Event-Driven Orchestration

class EventDrivenOrchestrator:
    """Event-driven AI orchestration."""

    def __init__(self):
        self.handlers = {}
        self.event_queue = asyncio.Queue()

    def on(self, event_type: str, handler: Callable):
        """Register event handler."""
        if event_type not in self.handlers:
            self.handlers[event_type] = []
        self.handlers[event_type].append(handler)
        return self

    async def emit(self, event_type: str, data: Any):
        """Emit an event."""
        await self.event_queue.put({
            "type": event_type,
            "data": data,
            "timestamp": datetime.utcnow().isoformat()
        })

    async def process_events(self):
        """Process events from queue."""
        while True:
            event = await self.event_queue.get()

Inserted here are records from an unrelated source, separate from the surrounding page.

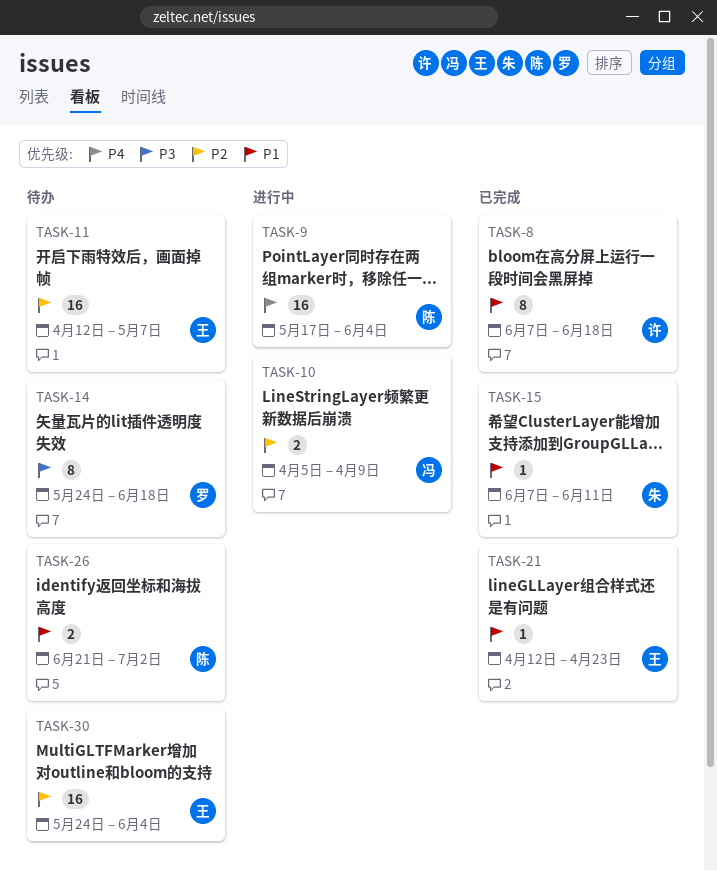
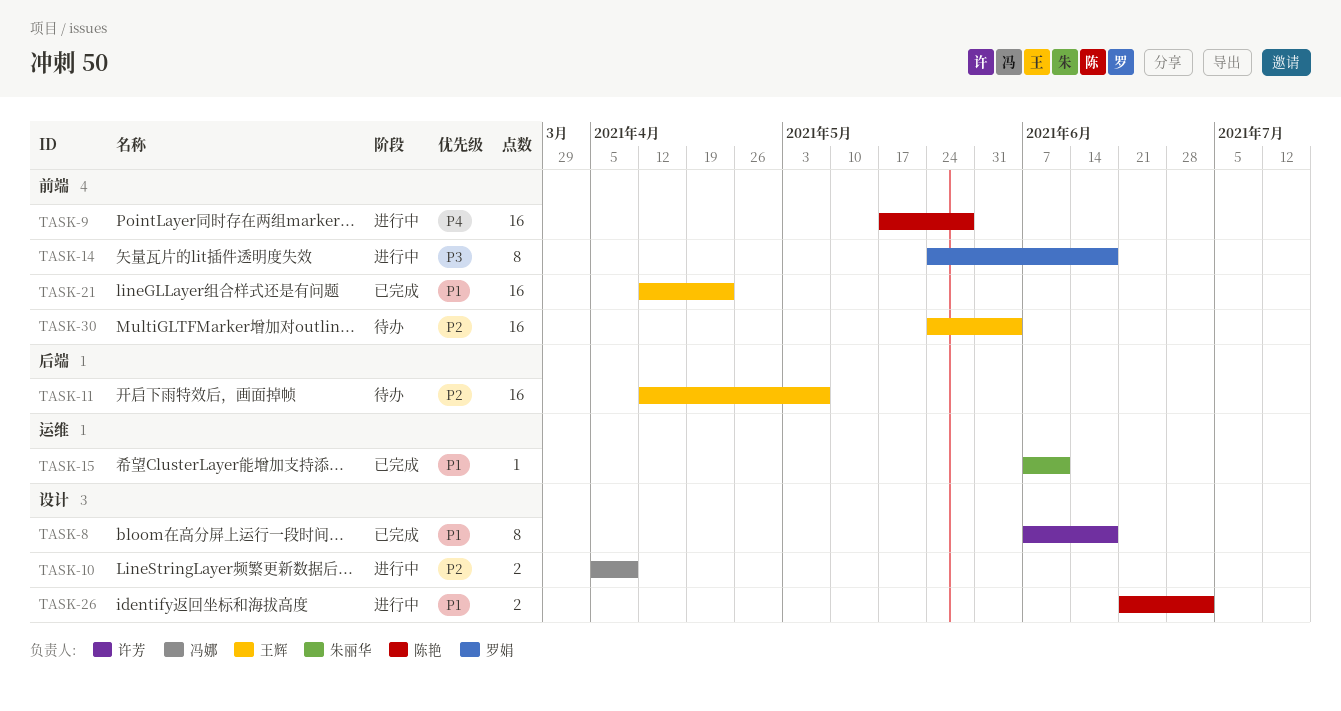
TASK-9, due: Jun 4 -> May 28
TASK-14, status: 待办 -> 进行中
TASK-21, estimate: 1 -> 16
TASK-26, status: 待办 -> 进行中

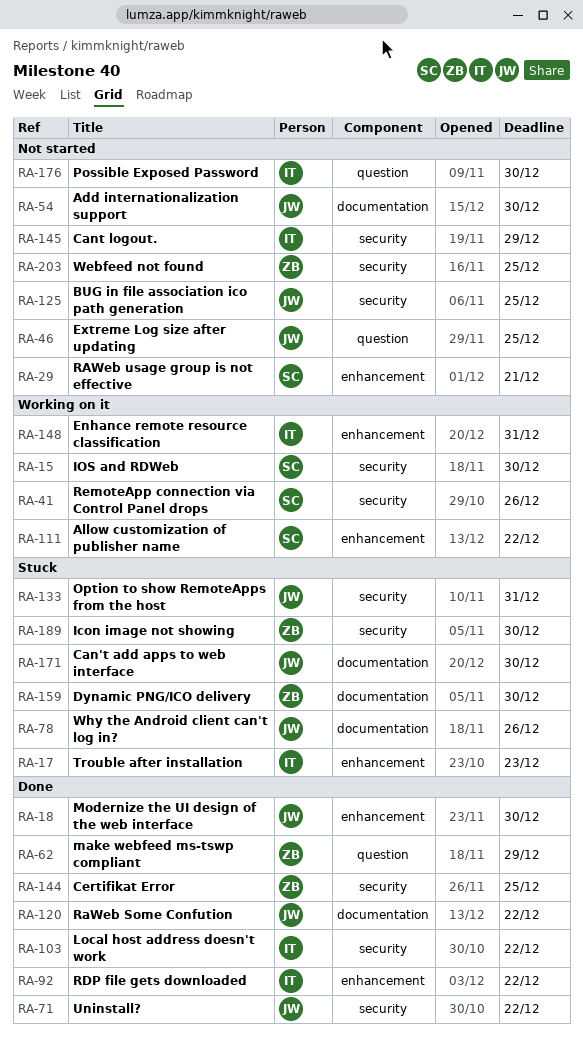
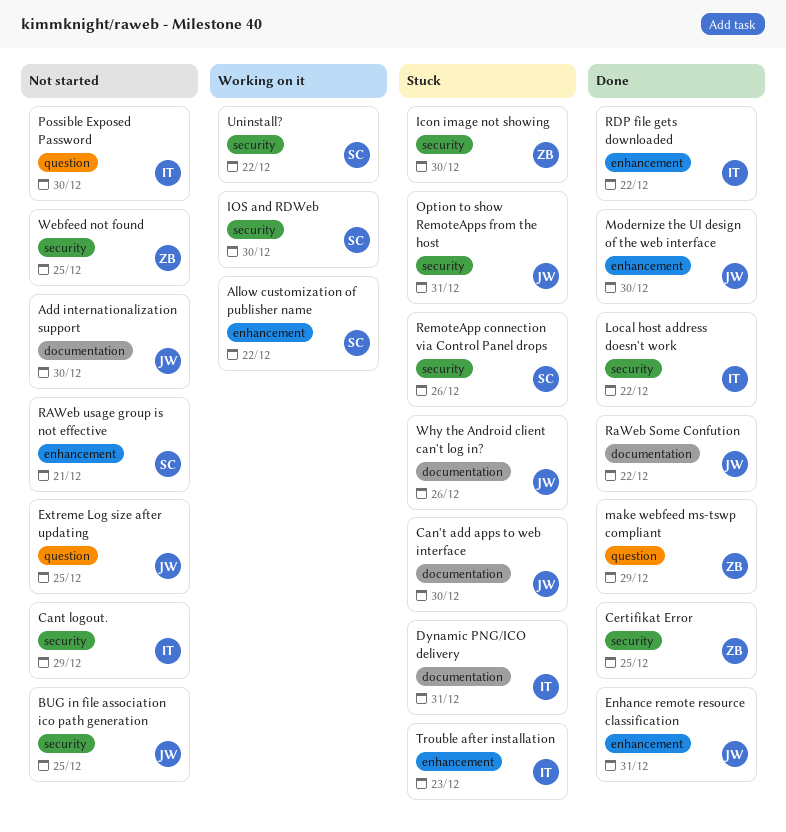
Dynamic PNG/ICO delivery, owner: ZB -> IT
Dynamic PNG/ICO delivery, due: Dec 30 -> Dec 31
Enhance remote resource classification, status: Working on it -> Done
Enhance remote resource classification, owner: IT -> JW
RemoteApp connection via Control Panel drops, status: Working on it -> Stuck
Uninstall?, status: Done -> Working on it
Uninstall?, owner: JW -> SC

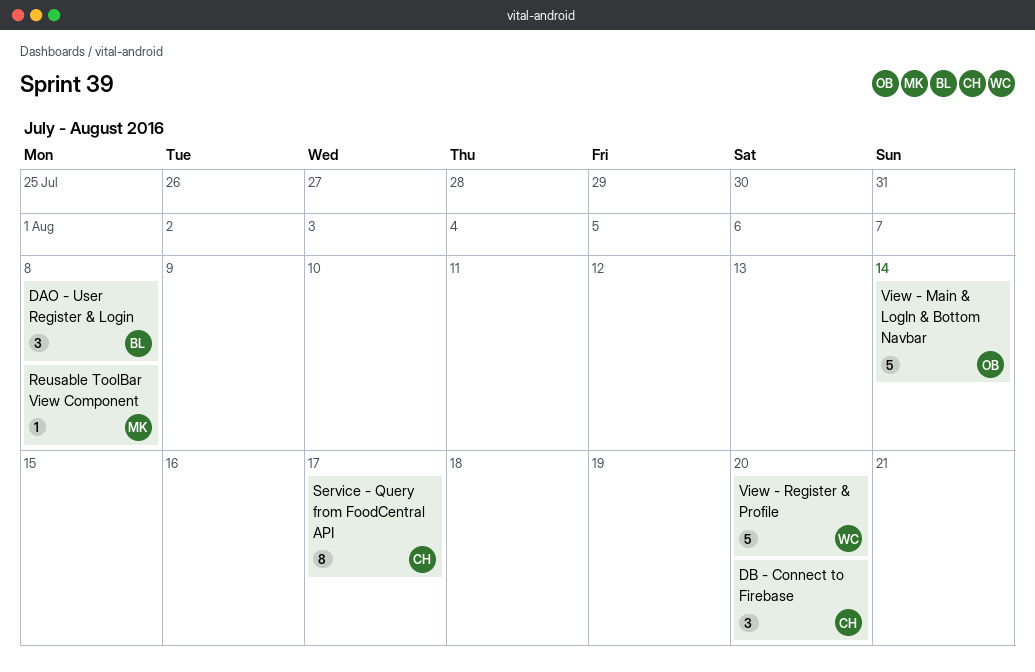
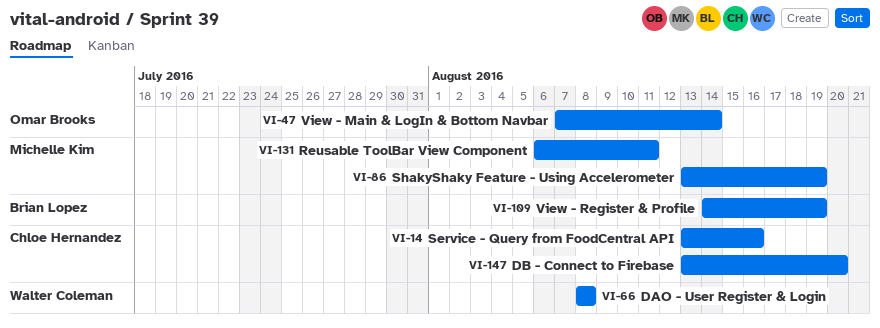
DAO - User Register & Login, owner: Brian Lopez -> Walter Coleman
Reusable ToolBar View Component, due: Aug 8 -> Aug 11
Service - Query from FoodCentral API, due: Aug 17 -> Aug 16
ShakyShaky Feature - Using Accelerometer: none -> present
View - Register & Profile, owner: Walter Coleman -> Brian Lopez
View - Register & Profile, due: Aug 20 -> Aug 19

            handlers = self.handlers.get(event["type"], [])

            for handler in handlers:
                try:
                    result = await handler(event["data"])

                    # Emit completion event
                    await self.emit(
                        f"{event['type']}.completed",
                        {"original": event, "result": result}
                    )
                except Exception as e:
                    await self.emit(
                        f"{event['type']}.failed",
                        {"original": event, "error": str(e)}
                    )

# Usage
orchestrator = EventDrivenOrchestrator()

# Register handlers
orchestrator.on("document.uploaded", extract_handler)
orchestrator.on("text.extracted", classify_handler)
orchestrator.on("document.classified", entity_handler)
orchestrator.on("entities.extracted", summary_handler)

# Start processing
await orchestrator.emit("document.uploaded", document_data)

AI orchestration patterns enable building sophisticated AI systems from modular components. The key is designing for reliability, observability, and graceful failure handling.